Rockley Photonics basks in the glow of its laser-based blood pressure monitor after emerging from bankruptcy

Though Rockley Photonics got off to a rocky start this year by filing for Chapter 11 bankruptcy in January, the proceedings ultimately lasted less than six months from start to finish—and the company is already back to work on the development of its wearable biosensors.

That includes fine-tuning its blood-pressure-monitoring sensor, a laser-based system that could be embedded in a wrist-worn device to collect blood pressure measurements without the standard mechanism of an inflating cuff.

Rockley unveiled preliminary results from a pair of studies of the monitor this week. The promising—if not entirely successful—outcomes build on an initial pilot study the company wrapped up last year which proved that its lasers could accurately and continuously measure blood pressure through the skin.

According to a Wednesday release from Rockley, the first study recruited 30 participants and compared its sensor’s readings of their blood pressure to readings collected by the “gold standard” for continuous blood pressure monitoring, an intra-arterial pressure transducer, commonly known as an A-line. Rockley’s device was calibrated using only one data point.

Throughout the test period, participants performed leg press exercises to spark changes in blood pressure, shifting between 10 mmHg lower and 25 mmHg higher than normal levels. Rockley’s device tracked those changes with an accuracy level well within the bounds of two FDA-recognized standards, the company reported.

The second study was less of a home run: It compared the Rockley sensor’s readings to those of the A-line over the course of 34 days after the sensor’s initial single-point calibration. Its accuracy levels weren’t quite as high this time around, with Rockley saying in the release that it was “within sight of meeting” the same standards as before.

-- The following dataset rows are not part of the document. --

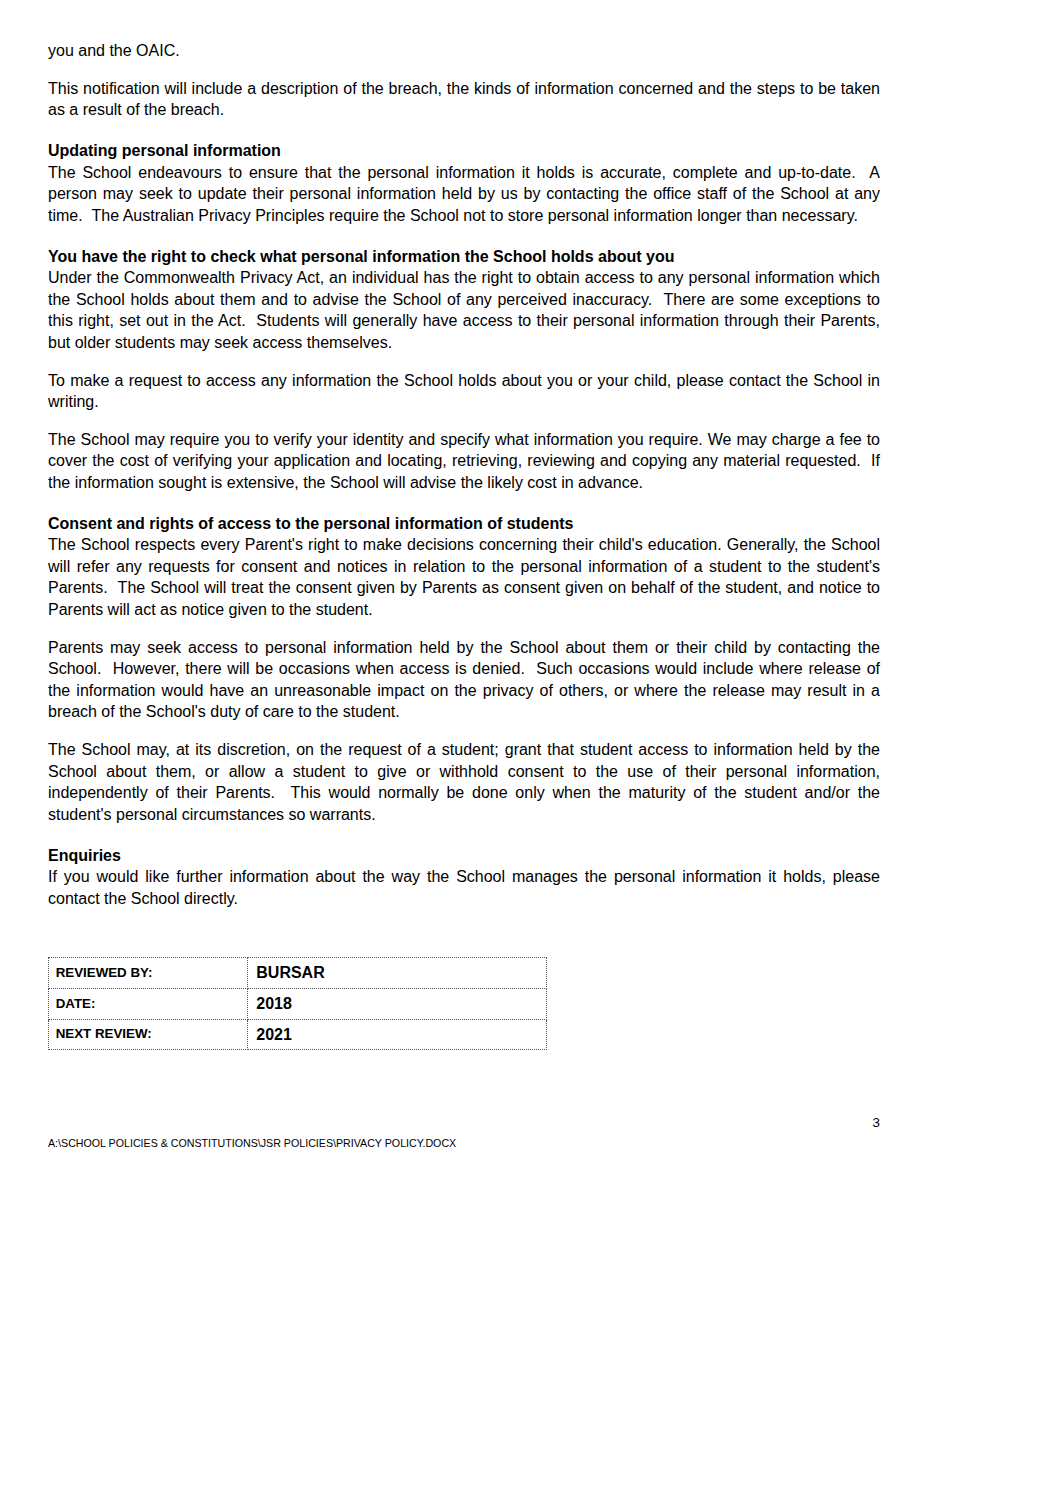you and the OAIC.
This notification will include a description of the breach, the kinds of information concerned and the steps to be taken as a result of the breach.
Updating personal information
The School endeavours to ensure that the personal information it holds is accurate, complete and up-to-date. A person may seek to update their personal information held by us by contacting the office staff of the School at any time. The Australian Privacy Principles require the School not to store personal information longer than necessary.
You have the right to check what personal information the School holds about you
Under the Commonwealth Privacy Act, an individual has the right to obtain access to any personal information which the School holds about them and to advise the School of any perceived inaccuracy. There are some exceptions to this right, set out in the Act. Students will generally have access to their personal information through their Parents, but older students may seek access themselves.
To make a request to access any information the School holds about you or your child, please contact the School in writing.
The School may require you to verify your identity and specify what information you require. We may charge a fee to cover the cost of verifying your application and locating, retrieving, reviewing and copying any material requested. If the information sought is extensive, the School will advise the likely cost in advance.
Consent and rights of access to the personal information of students
The School respects every Parent's right to make decisions concerning their child's education. Generally, the School will refer any requests for consent and notices in relation to the personal information of a student to the student's Parents. The School will treat the consent given by Parents as consent given on behalf of the student, and notice to Parents will act as notice given to the student.
Parents may seek access to personal information held by the School about them or their child by contacting the School. However, there will be occasions when access is denied. Such occasions would include where release of the information would have an unreasonable impact on the privacy of others, or where the release may result in a breach of the School's duty of care to the student.
The School may, at its discretion, on the request of a student; grant that student access to information held by the School about them, or allow a student to give or withhold consent to the use of their personal information, independently of their Parents. This would normally be done only when the maturity of the student and/or the student's personal circumstances so warrants.
Enquiries
If you would like further information about the way the School manages the personal information it holds, please contact the School directly.
| Reviewed by: | BURSAR |
| Date: | 2018 |
| Next review: | 2021 |
3
A:\SCHOOL POLICIES & CONSTITUTIONS\JSR POLICIES\PRIVACY POLICY.DOCX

However, the company also noted that its device’s results “were comparable to the A-line study over the same BP range” and that the higher reference error stayed constant throughout the study period, rather than pushing the sensor’s readings further from the A-line’s over time.

Next up, Rockley said it plans to work with the FDA to shape its next clinical studies of the technology and its analysis of the resulting data, all toward an aim of eventually securing the agency’s clearance for the cuffless blood pressure monitoring system—a feat already accomplished by fellow wearables makers Biobeat Medical and LiveMetric.

“There’s an art to taking a reliable blood pressure measurement using a traditional cuff. However, blood pressure measurements using wearables have long been a challenge,” Zahi Fayad, Ph.D., a member of Rockley’s scientific advisory board and a professor at Mount Sinai’s Icahn School of Medicine, said in the release. “It is very exciting to see this cuffless technology becoming available, as it enables frequent measurements and can provide a seamless and easy practitioner and patient experience.”

The study results come about two months after Rockley emerged from Chapter 11 bankruptcy. In early June, the company announced that it had wrapped up the financial restructuring plan proposed as part of the bankruptcy proceedings.

According to Rockley, it emerged from the bankruptcy protections with all of its material customer contracts still in place, with its tech development programs all on track to keep moving forward and with $35 million in new funding from its stakeholders to boot.

Along the way, Andrew Rickman, Ph.D., retook his place at the helm; he’d originally been replaced as CEO last December by then-Chief Financial Officer Richard Meier, but, when Rockley emerged from bankruptcy, it did so with Rickman back in the driver’s seat.